1) Enable versioning on your bucket.
2) S3 Object Lock - uses the write once, read many (WORM) model.
• Use retention periods for locking an object for a fixed period of time
• use Legal Hold for a lock until explicitly removed.
What are the different S3 storage classes? What are they used for?
- S3 Standard - general-purpose storage of frequently accessed data
- S3 Intelligent-Tiering for data with unknown or changing access patterns (uses ML to determine your needs)

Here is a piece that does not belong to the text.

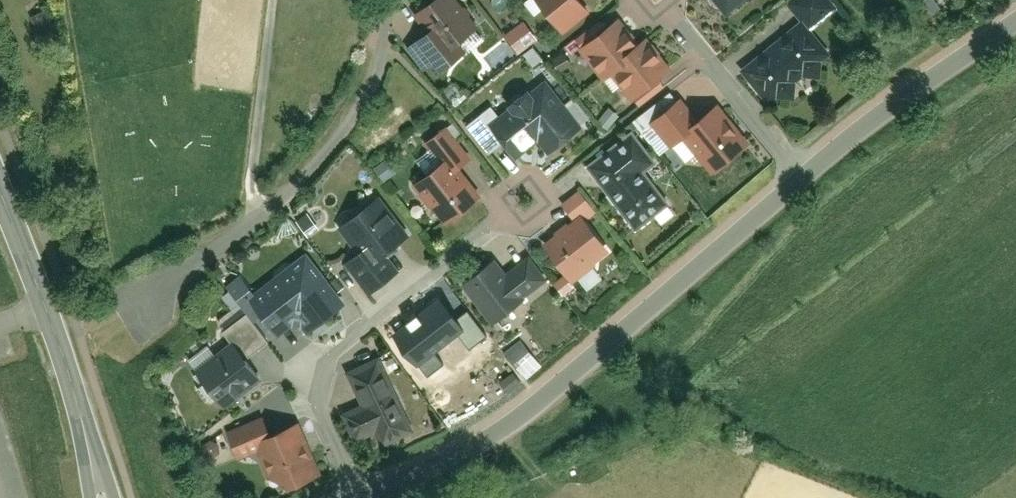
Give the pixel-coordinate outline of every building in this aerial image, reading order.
[(454,0),(447,0),(420,19),(450,58),(480,36),(454,0)] [(564,34),(588,15),(578,2),(581,0),(537,0),(564,34)] [(725,17),(747,0),(711,0),(725,17)] [(792,9),(811,33),(837,15),(825,0),(804,0),(792,9)] [(622,29),(583,55),(609,90),(620,84),(636,107),(671,80),(647,48),(638,55),(622,29)] [(829,61),(800,30),(746,76),(775,108),(829,61)] [(582,135),(547,88),(490,126),(518,163),(539,147),(549,160),(582,135)] [(676,154),(690,144),(718,180),(751,156),(720,111),(701,124),(685,103),(654,127),(676,154)] [(634,141),(591,172),(638,232),(667,211),(641,178),(654,169),(634,141)] [(450,165),(417,187),(446,226),(478,204),(450,165)] [(378,204),(342,226),(366,263),(354,271),(370,294),(394,277),(385,262),(406,249),(378,204)] [(608,244),(583,214),(543,248),(568,277),(608,244)] [(307,338),(348,308),(310,256),(256,296),(242,280),(227,291),(255,327),(264,322),(280,341),(300,328),(307,338)] [(492,271),(464,294),(496,330),(550,285),(530,262),(502,283),(492,271)] [(411,359),(436,395),(460,380),(453,369),(480,350),(448,303),(419,323),(433,344),(411,359)] [(225,410),(261,381),(231,346),(193,374),(225,410)] [(378,444),(411,431),(382,359),(346,375),(360,408),(342,416),(354,444),(375,436),(378,444)] [(277,495),(322,475),(303,429),(255,449),(277,495)]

- S3 Standard-Infrequent Access (S3 Standard-IA) and S3 One Zone-Infrequent Access (S3 One Zone-IA which is cheaper still) for long-lived, but less frequently accessed data. Cheap if you access less than once a month. 50% less than standard. There is a retrieval fee.

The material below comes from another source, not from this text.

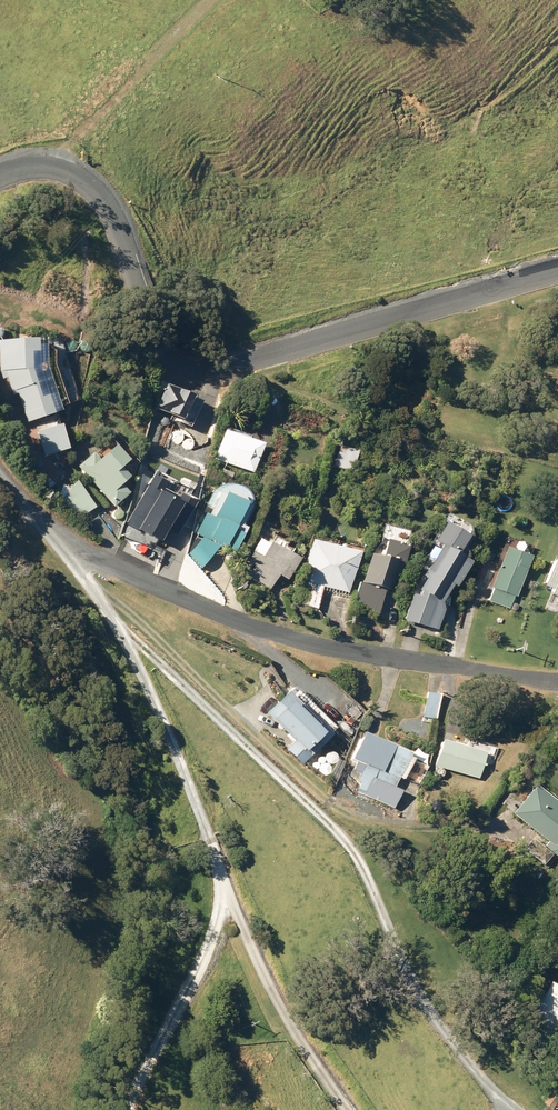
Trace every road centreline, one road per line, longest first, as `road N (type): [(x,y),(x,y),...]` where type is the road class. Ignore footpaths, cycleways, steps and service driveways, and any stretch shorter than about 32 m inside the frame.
road 1 (tertiary): [(0,175),(56,167),(97,189),(155,335),(167,356),(193,368),(222,370),(557,273)]
road 2 (residential): [(0,475),(63,536),(240,615),(371,646),(557,671)]
road 3 (track): [(357,1109),(290,1010),(223,878)]
road 4 (track): [(137,1109),(141,1068),(207,941)]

- S3 Glacier and S3 Glacier Deep Archive for long-term archive and digital preservation
What is an archive?
Any object stored in a vault in S3 Glacier. It has a unique ID and optional description. When you store it, Glacier returns a regionally unique archive ID.
What do you use to manage S3 Glacier vaults?

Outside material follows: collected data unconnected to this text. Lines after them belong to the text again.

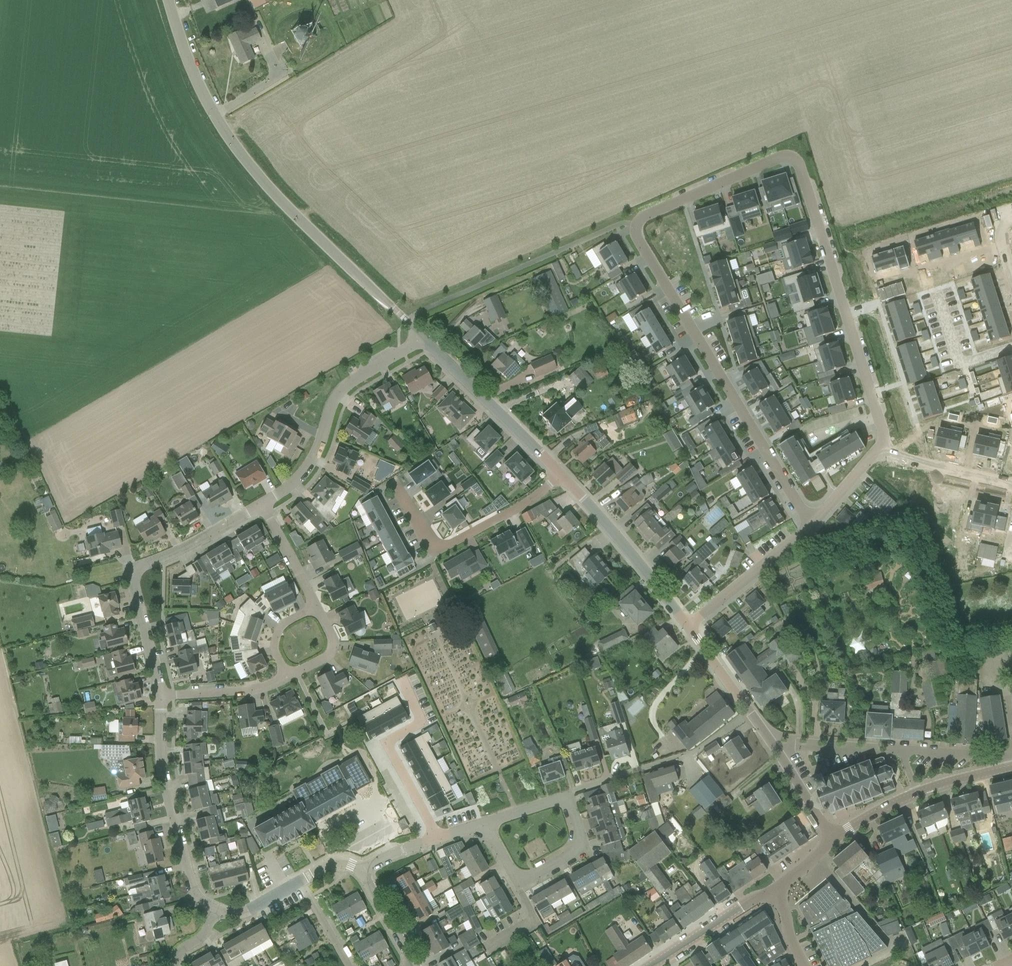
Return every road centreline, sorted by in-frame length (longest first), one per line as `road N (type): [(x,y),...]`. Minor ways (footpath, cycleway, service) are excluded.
road 1 (residential): [(812,522),(634,237),(641,223),(781,160),(798,165),(879,429),(877,448)]
road 2 (unclassified): [(423,339),(243,158),(190,66),(168,0)]
road 3 (unclassified): [(161,695),(134,573),(262,504)]
road 4 (unclassified): [(262,504),(308,466),(330,409),(352,380),(423,339)]
road 5 (unclassified): [(216,910),(194,895),(163,769),(161,695)]
road 6 (residential): [(394,487),(432,553),(531,500),(559,474)]
road 7 (residential): [(567,798),(695,753),(748,711)]
road 8 (unclassified): [(567,798),(584,846),(517,885),(482,823)]
road 9 (unclassified): [(687,626),(559,474)]
road 10 (tertiary): [(834,839),(916,793),(1011,767)]
road 11 (unclassified): [(559,474),(423,339)]
road 12 (residential): [(812,522),(687,626)]
road 13 (unclassified): [(834,839),(748,711)]
road 14 (tertiary): [(650,965),(768,889)]
road 15 (residential): [(1011,486),(877,448)]
road 16 (residential): [(936,292),(957,368),(1011,350)]
road 17 (residential): [(362,870),(482,823)]
road 18 (residential): [(161,695),(259,689),(287,677)]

Via the management console to create and delete.
For everything else, use the CLI, REST API, or SDKs
What is a vault?
A container for storing archives.
You specify its name and region.
You can lock it with Vault Lock. (for compliance; data and lock can’t be removed)
What are the retrieval times for S3 Glacier?
Instant retrieval - milliseconds
Flexible Retrieval:
•Expedited - 1-5 minutes
• Standard - 3-5 hours
• Bulk - 5-12 hours
Deep Archive:
• standard - 12 hours
• bulk - 48 hours
What is an S3 Lifecycle Policy in Lifecycle Management?
An automated system to move (transition) or delete (expire) your data based on age. (Saves you money on storage).
You can set rules per object or per bucket.
Works with versioning.
What are 3 ways to encrypt data at rest in S3?
1) SSE-S3: Server-side encryption (SSE) with Amazon S3-managed keys. AWS handles the key, uses AES-256 algorithm. How? Put in the header: “x-amz-server-side-encryption”:”AES256”
2) SSE-KMS: Server-side encryption with AWS KMS keys (KMS keys) stored in AWS KMS. Envelope encryption, you and AWS manage the keys. Why? You can control who has access and you get an audit trail. Put in the header: “x-amz-server-side-encryption”:”KMS”
3) SSE-C: Server-side encryption with customer-managed keys. You manage the keys. Must use HTTPS. CLI only. Must include key in header because it’s discarded every time.
How does S3 handle replication?
All data is replicated in at least 3 AZs (except for S3 One Zone-IA).
What is S3 Transfer Acceleration? When would you choose this?
It’s a way to move data faster over long distances. It uses CloudFront global edge locations with a distinct URL (…s3-accelerate…). Once it’s uploaded, it is automatically routed to S3 using an optimized network path (AWS backbone network).
You only get charged if there is a performance improvement. Enabled at the bucket level.
Good for when :
• you have customers worldwide using the same bucket
• you transfer giga- or terabytes of data worldwide
⭐️ What is S3 multipart upload? When would you want to do this?
This is a way to break large objects up into manageable parts. Once they are uploaded, S3 reassembles the object. You can’t do this with the console. Recommended for files > 100 MB. Required if > 5 GB.
Use for:
• Improved throughput: You can upload parts in parallel to improve throughput.
• Quick recovery from any network issues: Smaller part sizes minimize the impact of restarting a failed upload due to a network error.
• Pausing and resuming object uploads: You can upload object parts over time. When you have initiated a multipart upload, there is no expiration. You must explicitly complete or cancel the multipart upload.
• Beginning an upload before you know the final object size: You can upload an object as you are creating it.
• Uploading large objects: Using the multipart upload API, you can upload large objects, up to 5 TB.
What are S3 Access Points?
Named network endpoints that you can use to perform S3 object operations, such as GetObject and PutObject.
They each have their own policy for permissions and network controls.
These only work for objects, not S3 operations like modifying buckets.
What is Object Lambda?
You add your own code to process data from a GET request Access Point.
E.g. convert data format (XML to JSON), resize images, augment data with another service, etc.